:: Data listing ::
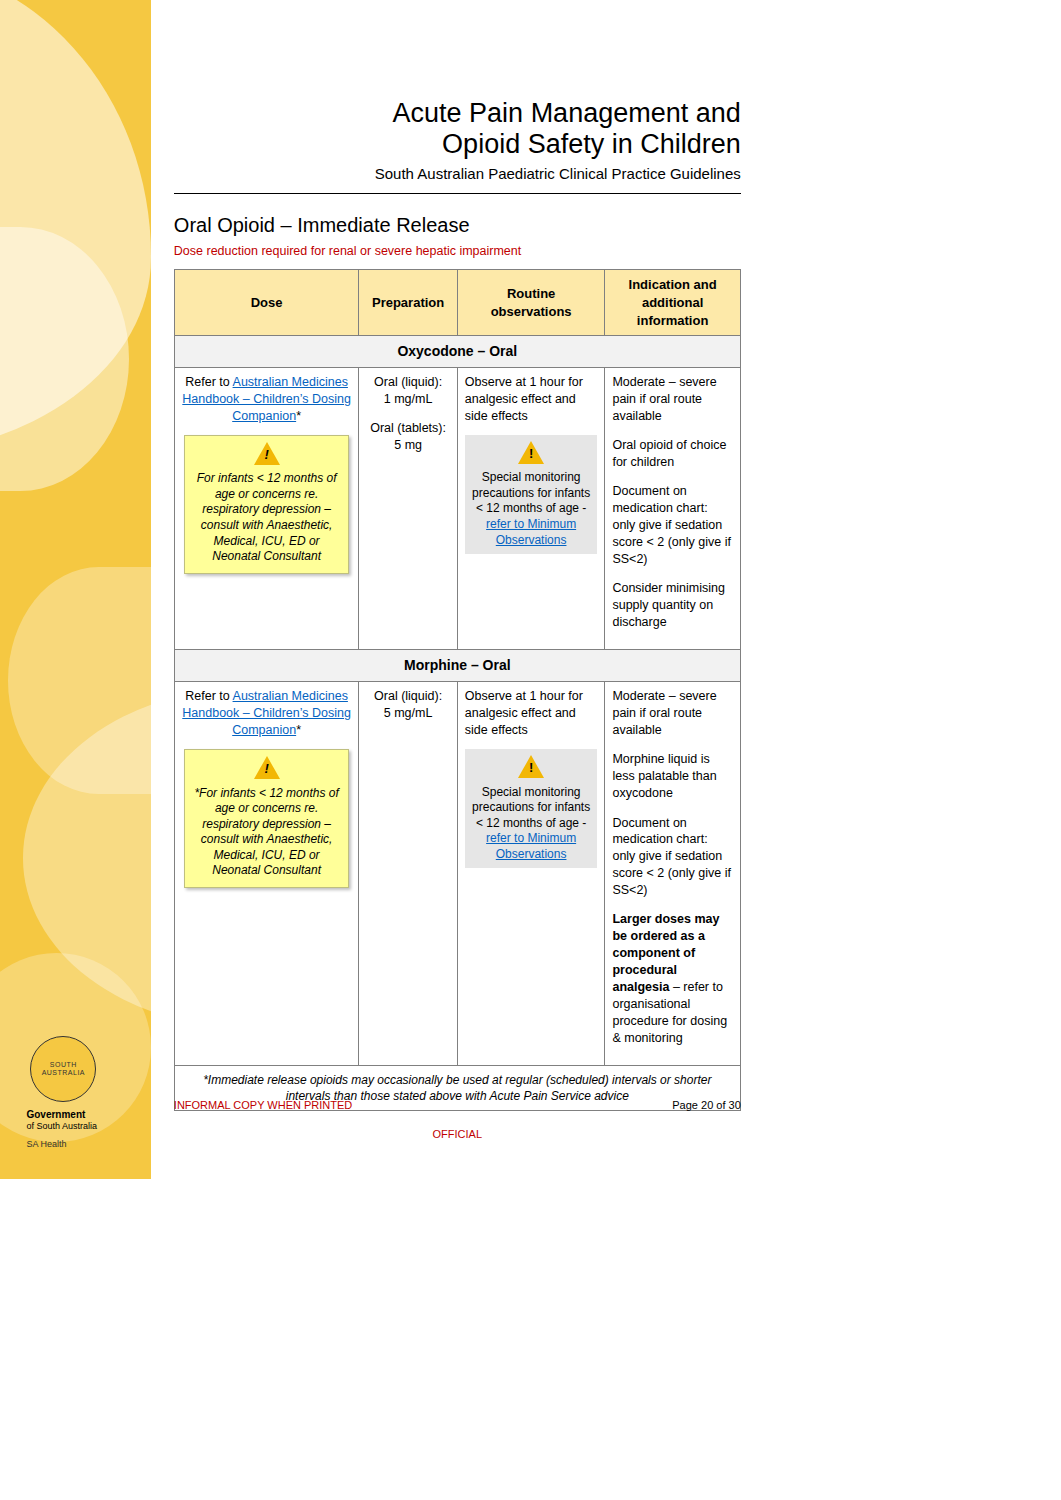Acute Pain Management and
Opioid Safety in Children
South Australian Paediatric Clinical Practice Guidelines
Oral Opioid – Immediate Release
Dose reduction required for renal or severe hepatic impairment
| Dose | Preparation | Routine observations | Indication and additional information |
| --- | --- | --- | --- |
| Oxycodone – Oral |
| Refer to Australian Medicines Handbook – Children’s Dosing Companion * For infants < 12 months of age or concerns re. respiratory depression – consult with Anaesthetic, Medical, ICU, ED or Neonatal Consultant | Oral (liquid): 1 mg/mL Oral (tablets): 5 mg | Observe at 1 hour for analgesic effect and side effects Special monitoring precautions for infants < 12 months of age - refer to Minimum Observations | Moderate – severe pain if oral route available Oral opioid of choice for children Document on medication chart: only give if sedation score < 2 (only give if SS<2) Consider minimising supply quantity on discharge |
| Morphine – Oral |
| Refer to Australian Medicines Handbook – Children’s Dosing Companion * *For infants < 12 months of age or concerns re. respiratory depression – consult with Anaesthetic, Medical, ICU, ED or Neonatal Consultant | Oral (liquid): 5 mg/mL | Observe at 1 hour for analgesic effect and side effects Special monitoring precautions for infants < 12 months of age - refer to Minimum Observations | Moderate – severe pain if oral route available Morphine liquid is less palatable than oxycodone Document on medication chart: only give if sedation score < 2 (only give if SS<2) Larger doses may be ordered as a component of procedural analgesia – refer to organisational procedure for dosing & monitoring |
| *Immediate release opioids may occasionally be used at regular (scheduled) intervals or shorter intervals than those stated above with Acute Pain Service advice |
INFORMAL COPY WHEN PRINTED Page 20 of 30
OFFICIAL
SOUTH AUSTRALIA
Government
of South Australia
SA Health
:::
- What is required -
Omit each image and transcribe the remaining records word for word.

- Problem solution -
Acute Pain Management and
Opioid Safety in Children
South Australian Paediatric Clinical Practice Guidelines
Oral Opioid – Immediate Release
Dose reduction required for renal or severe hepatic impairment
| Dose | Preparation | Routine observations | Indication and additional information |
| --- | --- | --- | --- |
| Oxycodone – Oral |
| Refer to Australian Medicines Handbook – Children’s Dosing Companion * For infants < 12 months of age or concerns re. respiratory depression – consult with Anaesthetic, Medical, ICU, ED or Neonatal Consultant | Oral (liquid): 1 mg/mL Oral (tablets): 5 mg | Observe at 1 hour for analgesic effect and side effects Special monitoring precautions for infants < 12 months of age - refer to Minimum Observations | Moderate – severe pain if oral route available Oral opioid of choice for children Document on medication chart: only give if sedation score < 2 (only give if SS<2) Consider minimising supply quantity on discharge |
| Morphine – Oral |
| Refer to Australian Medicines Handbook – Children’s Dosing Companion * *For infants < 12 months of age or concerns re. respiratory depression – consult with Anaesthetic, Medical, ICU, ED or Neonatal Consultant | Oral (liquid): 5 mg/mL | Observe at 1 hour for analgesic effect and side effects Special monitoring precautions for infants < 12 months of age - refer to Minimum Observations | Moderate – severe pain if oral route available Morphine liquid is less palatable than oxycodone Document on medication chart: only give if sedation score < 2 (only give if SS<2) Larger doses may be ordered as a component of procedural analgesia – refer to organisational procedure for dosing & monitoring |
| *Immediate release opioids may occasionally be used at regular (scheduled) intervals or shorter intervals than those stated above with Acute Pain Service advice |
INFORMAL COPY WHEN PRINTED Page 20 of 30
OFFICIAL
SOUTH AUSTRALIA
Government
of South Australia
SA Health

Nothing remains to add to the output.